Your objective: Update every row by changing "chart" to "graph" and leaving everything else as it is. Leave out the pictures.

Input:

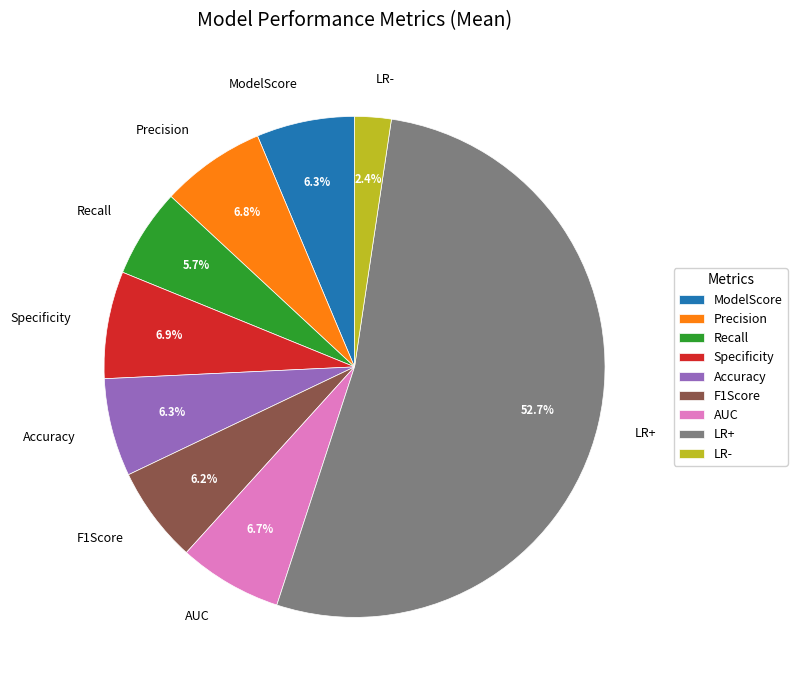

The Precision slice represents 1% of the pie. True or false?

False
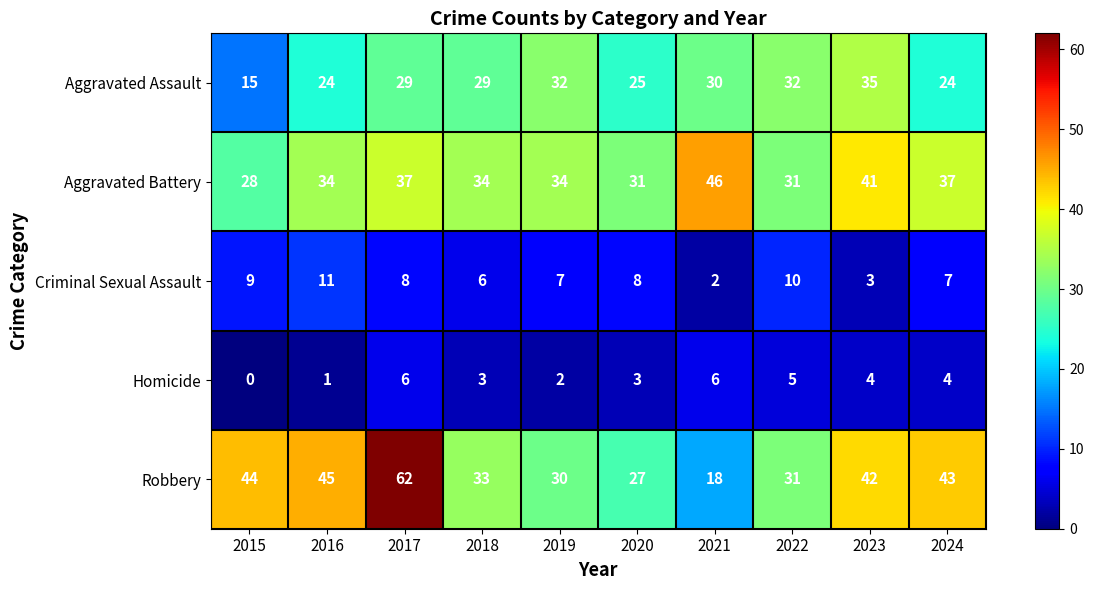

Count the number of categories in the chart.

10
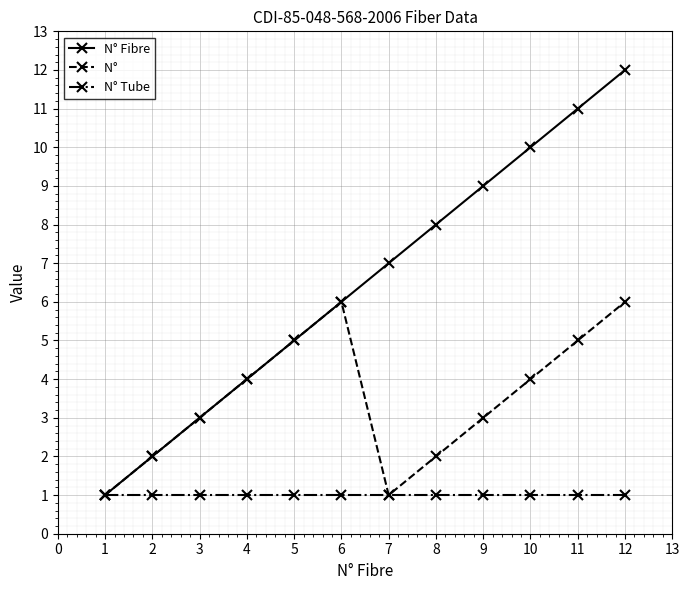

Which label corresponds to the largest value in the chart?

12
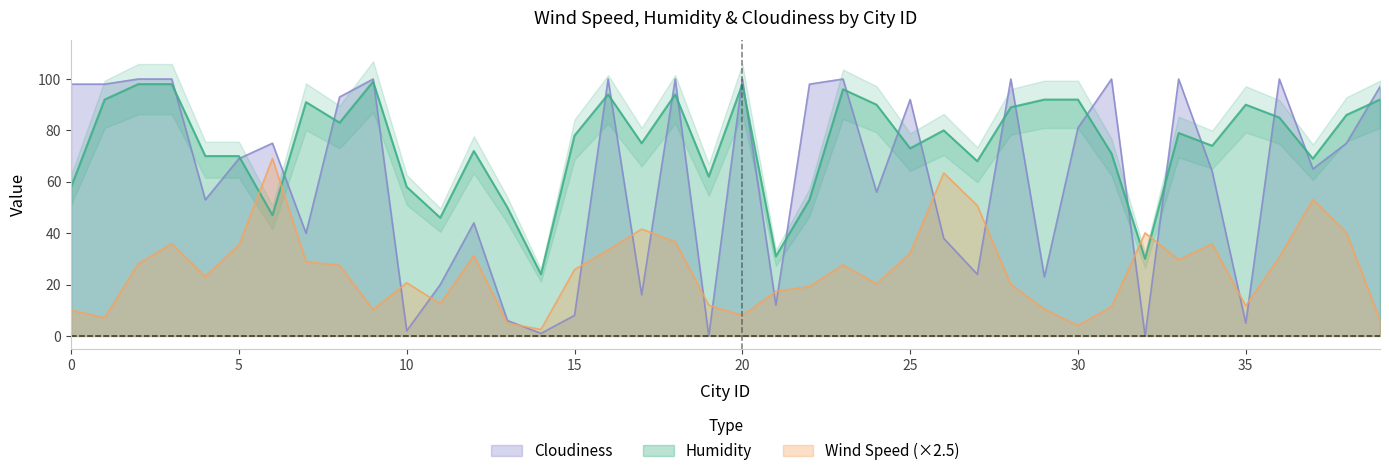

Rank the series by their average value, from lowest to highest.

Wind Speed, Cloudiness, Humidity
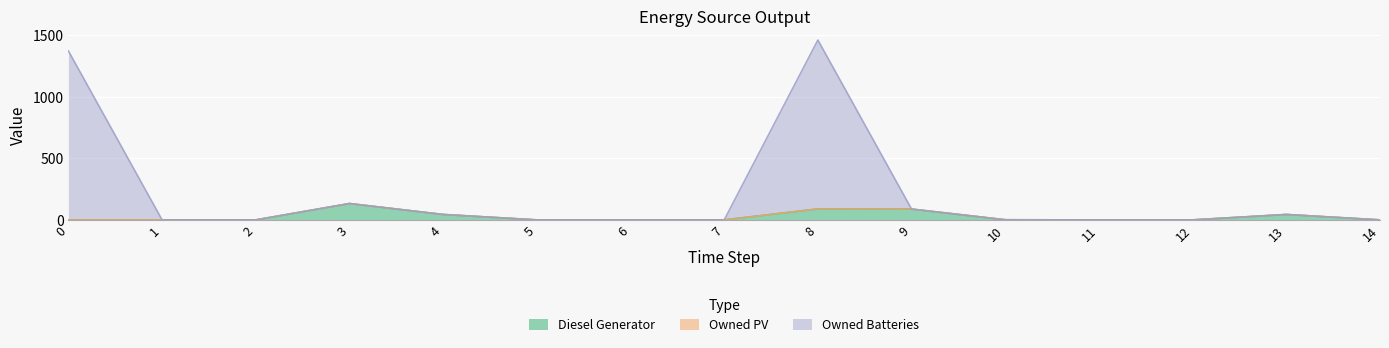

Is it true that Diesel Generator equals 124.4 at 8?

False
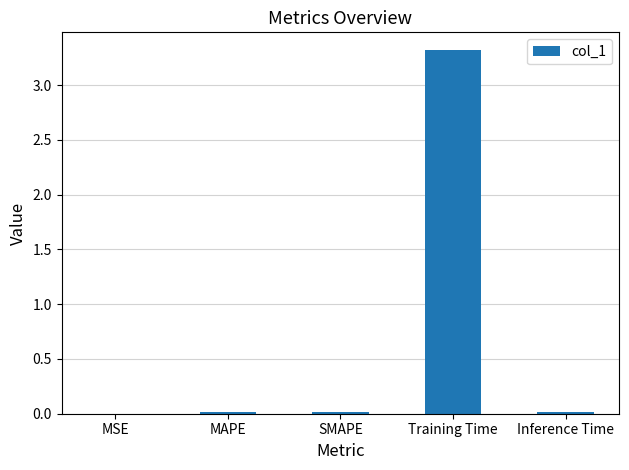

Are the bars horizontal?

No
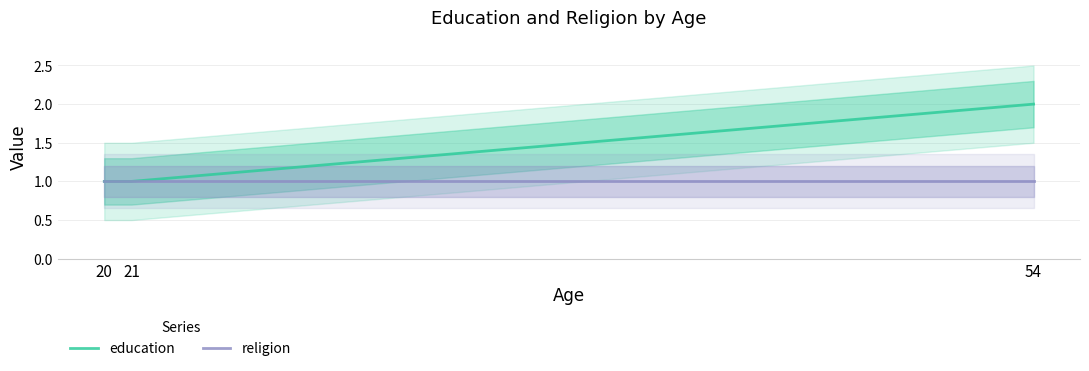

At how many categories does at least one series exceed 1?

1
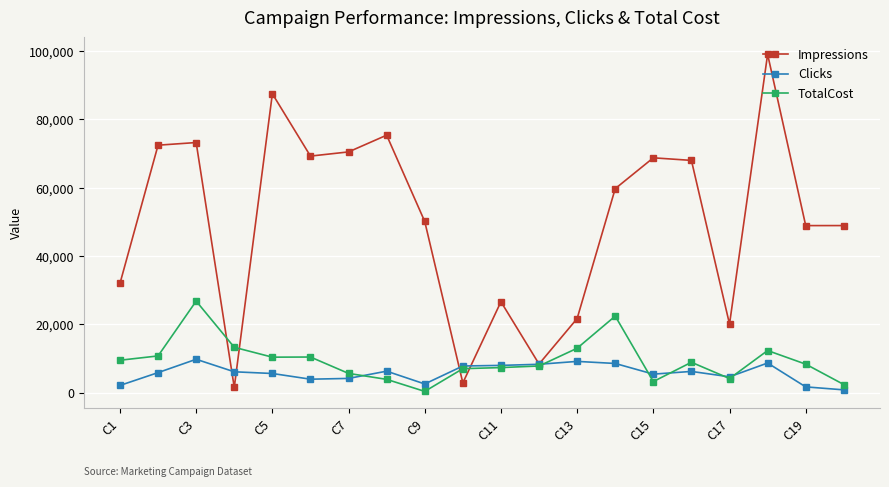

True or false: Impressions and TotalCost intersect in this chart.

True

Finished exercise:
The Precision slice represents 1% of the pie. True or false?

False

Count the number of categories in the graph.

10

Which label corresponds to the largest value in the graph?

12

Rank the series by their average value, from lowest to highest.

Wind Speed, Cloudiness, Humidity

Is it true that Diesel Generator equals 124.4 at 8?

False

Are the bars horizontal?

No

At how many categories does at least one series exceed 1?

1

True or false: Impressions and TotalCost intersect in this graph.

True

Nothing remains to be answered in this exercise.